NYC's streets are mostly numbered. If something is given a name, it's usually a bigger avenue. The narrower blocks are numbered and it's easy to tell if you've gone in the wrong direction because the numbers are going in the wrong direction. Since the block is short, you don't have to walk far before realizing this. Paths in one direction are avenues, the other direction are streets, so it's easy to get your bearings.
Philadelphia's streets are mostly named, and it's almost impossible to tell if you're walking in the right direction without walking a decent distance. East/West paths are sometimes avenues, but not always.
(1) You need to memorize the order of the streets (... Vine, Race, Arch, Market, Chestnut, Walnut, Locust, Spruce, Pine, ...), which is mildly annoying but you just have to do it once. A complication - there are multiple series of streets, for example that series continues ... Lombard, South, Bainbridge ... east of the Schuylkill but ... Osage, Larchwood, Cedar, ... west of it.
(DC's solution to this is good although boring - the streets are lettered.)
(2) you can usually look at the street addresses to tell which way you're going, since they increase heading away from Market Street (north/south) or Front Street (west).
> (1) You need to memorize the order of the streets (... Vine, Race, Arch, Market, Chestnut, Walnut, Locust, Spruce, Pine, ...), which is mildly annoying but you just have to do it once. A complication - there are multiple series of streets, for example that series continues ... Lombard, South, Bainbridge ... east of the Schuylkill but ... Osage, Larchwood, Cedar, ... west of it.
This sounds like the worst possible implementation, or at least one of the worst existing implementations, of a grid. The navigator just has to know all the randomly assigned street names and their relationships - in other words, maximum cognitive load. It could only be worse with special rules, like streets changing names from one block to the next, which also apparently happens.
(Not shitting on Philly - my city is just as bad or worse)
> (DC's solution to this is good although boring - the streets are lettered.)
Essentially the same as NYC's then. It's predictable, has minimal cognitive load.

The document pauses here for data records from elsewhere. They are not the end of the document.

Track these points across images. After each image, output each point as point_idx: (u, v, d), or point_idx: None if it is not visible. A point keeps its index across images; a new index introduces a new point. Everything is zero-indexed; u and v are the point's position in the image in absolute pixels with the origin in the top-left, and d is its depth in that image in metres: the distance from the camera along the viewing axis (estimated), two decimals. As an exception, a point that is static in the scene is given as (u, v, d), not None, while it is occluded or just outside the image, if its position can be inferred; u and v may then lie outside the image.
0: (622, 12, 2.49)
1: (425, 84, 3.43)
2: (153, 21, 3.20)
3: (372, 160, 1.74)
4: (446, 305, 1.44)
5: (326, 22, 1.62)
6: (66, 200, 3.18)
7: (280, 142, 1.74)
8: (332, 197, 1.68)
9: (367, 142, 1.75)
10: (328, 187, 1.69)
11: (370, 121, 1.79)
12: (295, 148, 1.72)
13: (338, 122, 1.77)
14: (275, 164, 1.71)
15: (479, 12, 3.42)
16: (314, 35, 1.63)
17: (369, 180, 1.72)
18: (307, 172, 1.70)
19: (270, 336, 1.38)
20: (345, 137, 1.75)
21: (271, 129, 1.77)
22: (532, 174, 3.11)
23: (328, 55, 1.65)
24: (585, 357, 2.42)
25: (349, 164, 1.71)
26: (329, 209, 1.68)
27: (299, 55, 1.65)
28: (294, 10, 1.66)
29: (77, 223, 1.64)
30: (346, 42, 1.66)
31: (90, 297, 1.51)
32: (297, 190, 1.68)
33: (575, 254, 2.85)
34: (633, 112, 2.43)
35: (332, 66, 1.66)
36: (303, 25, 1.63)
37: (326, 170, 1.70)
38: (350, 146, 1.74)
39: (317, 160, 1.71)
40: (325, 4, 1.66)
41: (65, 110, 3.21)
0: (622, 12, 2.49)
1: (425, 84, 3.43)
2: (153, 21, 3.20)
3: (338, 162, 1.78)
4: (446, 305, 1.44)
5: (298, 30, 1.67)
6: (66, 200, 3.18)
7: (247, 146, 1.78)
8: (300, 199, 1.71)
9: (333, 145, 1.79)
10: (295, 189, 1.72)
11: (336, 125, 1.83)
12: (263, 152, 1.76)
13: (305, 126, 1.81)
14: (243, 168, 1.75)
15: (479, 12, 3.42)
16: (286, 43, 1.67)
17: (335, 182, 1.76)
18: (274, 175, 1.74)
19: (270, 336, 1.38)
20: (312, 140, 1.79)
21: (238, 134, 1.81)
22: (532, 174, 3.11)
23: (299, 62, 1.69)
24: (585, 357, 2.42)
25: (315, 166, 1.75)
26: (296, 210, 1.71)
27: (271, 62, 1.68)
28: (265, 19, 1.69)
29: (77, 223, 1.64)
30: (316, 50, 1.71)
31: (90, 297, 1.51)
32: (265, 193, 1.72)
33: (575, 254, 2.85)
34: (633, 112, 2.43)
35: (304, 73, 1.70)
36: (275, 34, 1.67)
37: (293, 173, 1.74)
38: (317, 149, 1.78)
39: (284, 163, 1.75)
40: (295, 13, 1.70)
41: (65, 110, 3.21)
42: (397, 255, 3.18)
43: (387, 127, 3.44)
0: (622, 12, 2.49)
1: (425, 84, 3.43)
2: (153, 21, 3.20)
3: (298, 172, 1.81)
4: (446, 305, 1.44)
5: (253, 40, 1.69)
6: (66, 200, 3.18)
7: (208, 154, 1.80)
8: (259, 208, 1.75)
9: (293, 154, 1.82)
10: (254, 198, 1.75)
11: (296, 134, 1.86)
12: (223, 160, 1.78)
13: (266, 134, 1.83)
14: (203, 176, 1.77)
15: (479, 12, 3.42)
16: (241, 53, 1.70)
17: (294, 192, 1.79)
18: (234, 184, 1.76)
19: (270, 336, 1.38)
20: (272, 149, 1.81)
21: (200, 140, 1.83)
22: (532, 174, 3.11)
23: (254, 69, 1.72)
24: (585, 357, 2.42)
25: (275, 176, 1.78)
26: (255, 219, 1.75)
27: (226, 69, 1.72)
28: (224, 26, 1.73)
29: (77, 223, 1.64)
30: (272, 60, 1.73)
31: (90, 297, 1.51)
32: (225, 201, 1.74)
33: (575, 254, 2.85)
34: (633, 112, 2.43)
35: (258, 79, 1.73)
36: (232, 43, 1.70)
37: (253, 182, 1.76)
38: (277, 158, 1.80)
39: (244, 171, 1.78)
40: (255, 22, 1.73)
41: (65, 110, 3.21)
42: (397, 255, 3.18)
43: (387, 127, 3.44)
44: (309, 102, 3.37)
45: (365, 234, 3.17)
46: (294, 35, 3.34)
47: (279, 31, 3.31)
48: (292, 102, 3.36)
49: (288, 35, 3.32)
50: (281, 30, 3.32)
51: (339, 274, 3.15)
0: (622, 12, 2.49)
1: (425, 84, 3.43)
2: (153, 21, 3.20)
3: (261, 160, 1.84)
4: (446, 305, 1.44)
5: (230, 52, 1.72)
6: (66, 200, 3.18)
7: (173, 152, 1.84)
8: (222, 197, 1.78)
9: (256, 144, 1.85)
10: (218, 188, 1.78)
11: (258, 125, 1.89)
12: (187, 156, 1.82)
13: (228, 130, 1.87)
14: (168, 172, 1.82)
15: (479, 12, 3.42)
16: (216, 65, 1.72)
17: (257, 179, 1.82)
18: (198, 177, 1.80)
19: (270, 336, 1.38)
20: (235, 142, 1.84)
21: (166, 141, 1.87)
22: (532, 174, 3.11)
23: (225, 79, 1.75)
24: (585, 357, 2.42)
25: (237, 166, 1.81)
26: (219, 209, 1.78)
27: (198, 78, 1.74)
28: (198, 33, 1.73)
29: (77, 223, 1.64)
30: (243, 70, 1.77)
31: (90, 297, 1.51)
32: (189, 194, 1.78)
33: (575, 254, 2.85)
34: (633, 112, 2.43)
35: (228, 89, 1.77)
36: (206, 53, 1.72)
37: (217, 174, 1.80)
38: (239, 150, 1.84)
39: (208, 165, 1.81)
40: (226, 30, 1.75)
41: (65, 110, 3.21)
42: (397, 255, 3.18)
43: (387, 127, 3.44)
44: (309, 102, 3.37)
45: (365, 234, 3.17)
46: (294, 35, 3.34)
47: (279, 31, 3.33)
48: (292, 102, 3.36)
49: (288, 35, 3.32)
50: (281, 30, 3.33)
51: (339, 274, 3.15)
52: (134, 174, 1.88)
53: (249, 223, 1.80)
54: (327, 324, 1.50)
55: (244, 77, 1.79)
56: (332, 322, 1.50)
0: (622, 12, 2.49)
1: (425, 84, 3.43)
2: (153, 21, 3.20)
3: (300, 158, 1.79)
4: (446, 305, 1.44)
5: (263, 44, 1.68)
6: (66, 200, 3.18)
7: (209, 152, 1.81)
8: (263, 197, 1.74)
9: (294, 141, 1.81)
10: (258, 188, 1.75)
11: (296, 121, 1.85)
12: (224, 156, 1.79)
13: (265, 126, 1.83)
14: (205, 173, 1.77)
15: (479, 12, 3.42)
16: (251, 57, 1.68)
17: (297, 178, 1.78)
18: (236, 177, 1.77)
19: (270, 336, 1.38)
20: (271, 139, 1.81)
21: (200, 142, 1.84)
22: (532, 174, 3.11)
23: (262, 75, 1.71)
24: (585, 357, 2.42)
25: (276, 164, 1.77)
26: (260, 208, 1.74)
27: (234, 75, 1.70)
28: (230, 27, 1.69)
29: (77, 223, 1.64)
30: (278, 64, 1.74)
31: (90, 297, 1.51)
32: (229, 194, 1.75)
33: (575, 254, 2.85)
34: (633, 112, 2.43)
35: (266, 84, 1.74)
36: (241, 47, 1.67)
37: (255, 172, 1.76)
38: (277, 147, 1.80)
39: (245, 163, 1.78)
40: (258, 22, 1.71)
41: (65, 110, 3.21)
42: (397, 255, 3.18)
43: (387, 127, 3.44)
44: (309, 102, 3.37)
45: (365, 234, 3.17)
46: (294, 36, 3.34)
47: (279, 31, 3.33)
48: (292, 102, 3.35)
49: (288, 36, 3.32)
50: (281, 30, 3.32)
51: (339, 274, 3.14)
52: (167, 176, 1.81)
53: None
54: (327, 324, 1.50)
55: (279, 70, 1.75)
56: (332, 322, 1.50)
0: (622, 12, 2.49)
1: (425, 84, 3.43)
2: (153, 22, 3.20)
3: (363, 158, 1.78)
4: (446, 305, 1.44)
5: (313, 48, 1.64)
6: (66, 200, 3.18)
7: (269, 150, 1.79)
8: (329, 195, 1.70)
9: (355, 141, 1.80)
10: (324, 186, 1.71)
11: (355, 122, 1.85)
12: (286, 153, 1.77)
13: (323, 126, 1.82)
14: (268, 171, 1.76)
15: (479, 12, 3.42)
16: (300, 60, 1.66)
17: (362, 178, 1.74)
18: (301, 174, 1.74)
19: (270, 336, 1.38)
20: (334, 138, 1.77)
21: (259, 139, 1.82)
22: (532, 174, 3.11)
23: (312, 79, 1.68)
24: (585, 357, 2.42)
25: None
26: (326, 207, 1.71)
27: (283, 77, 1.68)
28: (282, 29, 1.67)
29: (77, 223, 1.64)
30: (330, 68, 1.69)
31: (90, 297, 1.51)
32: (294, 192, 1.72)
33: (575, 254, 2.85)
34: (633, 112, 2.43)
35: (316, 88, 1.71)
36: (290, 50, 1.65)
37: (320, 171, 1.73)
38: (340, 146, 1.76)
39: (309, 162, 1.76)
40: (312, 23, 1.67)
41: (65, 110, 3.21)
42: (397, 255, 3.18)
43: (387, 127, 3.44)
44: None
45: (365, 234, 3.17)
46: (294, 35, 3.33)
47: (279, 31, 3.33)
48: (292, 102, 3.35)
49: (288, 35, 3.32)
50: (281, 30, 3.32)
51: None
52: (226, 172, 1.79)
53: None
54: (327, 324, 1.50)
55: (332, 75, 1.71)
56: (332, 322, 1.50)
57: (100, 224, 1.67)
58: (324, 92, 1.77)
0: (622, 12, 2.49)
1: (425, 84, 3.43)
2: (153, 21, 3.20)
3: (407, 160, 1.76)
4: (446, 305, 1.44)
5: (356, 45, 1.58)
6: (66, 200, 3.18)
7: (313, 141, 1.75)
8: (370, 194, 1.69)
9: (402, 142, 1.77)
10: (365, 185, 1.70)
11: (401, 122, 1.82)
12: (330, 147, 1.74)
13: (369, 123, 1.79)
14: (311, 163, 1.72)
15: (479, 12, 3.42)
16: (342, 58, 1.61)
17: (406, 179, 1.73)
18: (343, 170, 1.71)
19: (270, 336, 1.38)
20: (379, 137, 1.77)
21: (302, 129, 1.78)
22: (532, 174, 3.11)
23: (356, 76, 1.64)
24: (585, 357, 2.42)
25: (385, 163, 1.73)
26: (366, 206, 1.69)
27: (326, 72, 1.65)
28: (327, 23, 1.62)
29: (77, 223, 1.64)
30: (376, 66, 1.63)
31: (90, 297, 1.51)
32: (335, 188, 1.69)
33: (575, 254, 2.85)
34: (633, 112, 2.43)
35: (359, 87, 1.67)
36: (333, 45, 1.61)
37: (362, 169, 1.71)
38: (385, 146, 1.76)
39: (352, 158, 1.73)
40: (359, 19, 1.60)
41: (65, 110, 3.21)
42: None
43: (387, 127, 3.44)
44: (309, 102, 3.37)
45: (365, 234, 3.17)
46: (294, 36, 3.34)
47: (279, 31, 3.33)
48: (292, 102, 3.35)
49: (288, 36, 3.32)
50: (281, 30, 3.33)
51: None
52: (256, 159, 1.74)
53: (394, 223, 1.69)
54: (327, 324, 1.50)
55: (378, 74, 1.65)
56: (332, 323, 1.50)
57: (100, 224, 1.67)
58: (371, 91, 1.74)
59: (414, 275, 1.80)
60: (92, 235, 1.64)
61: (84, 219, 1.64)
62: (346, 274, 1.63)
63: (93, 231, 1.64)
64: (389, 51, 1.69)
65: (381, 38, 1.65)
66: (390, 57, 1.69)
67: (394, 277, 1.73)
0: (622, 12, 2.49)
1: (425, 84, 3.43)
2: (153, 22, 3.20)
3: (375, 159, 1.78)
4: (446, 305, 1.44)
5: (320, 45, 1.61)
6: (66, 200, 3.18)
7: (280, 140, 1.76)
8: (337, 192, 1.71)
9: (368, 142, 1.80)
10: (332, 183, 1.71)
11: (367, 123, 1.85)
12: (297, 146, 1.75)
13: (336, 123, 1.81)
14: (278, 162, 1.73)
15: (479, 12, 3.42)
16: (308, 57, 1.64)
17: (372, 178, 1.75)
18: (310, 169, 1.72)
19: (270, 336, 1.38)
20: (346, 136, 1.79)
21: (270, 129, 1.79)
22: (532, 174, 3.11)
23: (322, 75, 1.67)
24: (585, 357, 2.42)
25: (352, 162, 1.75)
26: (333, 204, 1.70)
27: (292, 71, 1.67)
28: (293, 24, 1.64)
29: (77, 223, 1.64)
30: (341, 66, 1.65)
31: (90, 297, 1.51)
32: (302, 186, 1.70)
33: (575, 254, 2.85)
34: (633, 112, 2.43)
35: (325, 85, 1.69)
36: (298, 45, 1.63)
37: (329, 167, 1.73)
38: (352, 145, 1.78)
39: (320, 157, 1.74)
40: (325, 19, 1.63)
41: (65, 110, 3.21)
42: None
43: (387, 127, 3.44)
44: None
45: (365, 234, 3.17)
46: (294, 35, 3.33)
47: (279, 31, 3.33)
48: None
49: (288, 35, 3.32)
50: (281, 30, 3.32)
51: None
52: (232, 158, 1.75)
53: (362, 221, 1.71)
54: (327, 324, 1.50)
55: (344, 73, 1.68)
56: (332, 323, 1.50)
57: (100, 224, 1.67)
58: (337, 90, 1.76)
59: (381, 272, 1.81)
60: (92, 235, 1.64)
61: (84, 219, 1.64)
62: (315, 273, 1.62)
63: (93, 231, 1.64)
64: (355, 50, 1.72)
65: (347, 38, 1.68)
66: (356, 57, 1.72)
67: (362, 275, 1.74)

If you can see any two parallel streets you can determine direction.
Avenue of the Americas is also marked as 6 Ave, so you don't need to know the name. You can see the sign for 20th street in one direction and 22nd in the other, so now you have a better sense of direction. Since you know which way the street numbers increase, you also know which directions to go to head toward 5th or 7th avenue.
I'll be honest, I've spent a lot more time in NYC than I have in Philly.. but it did not take long for me to get my bearings without knowing much about the city other than the directions in which the street and avenue numbers increase / decrease.
Something I can recommend is taking a bicycle and intentionally getting lost in the city. Cycle random intersections in random directions and you'll quickly start to build a mental map. You can go from being entirely new to having a mental map of an entire district in only a few hours.
This trick is trying to compress the years of walking and cycling and getting lost that you'd do as a child or teen into a single evening and it's really helpful at building a mental map.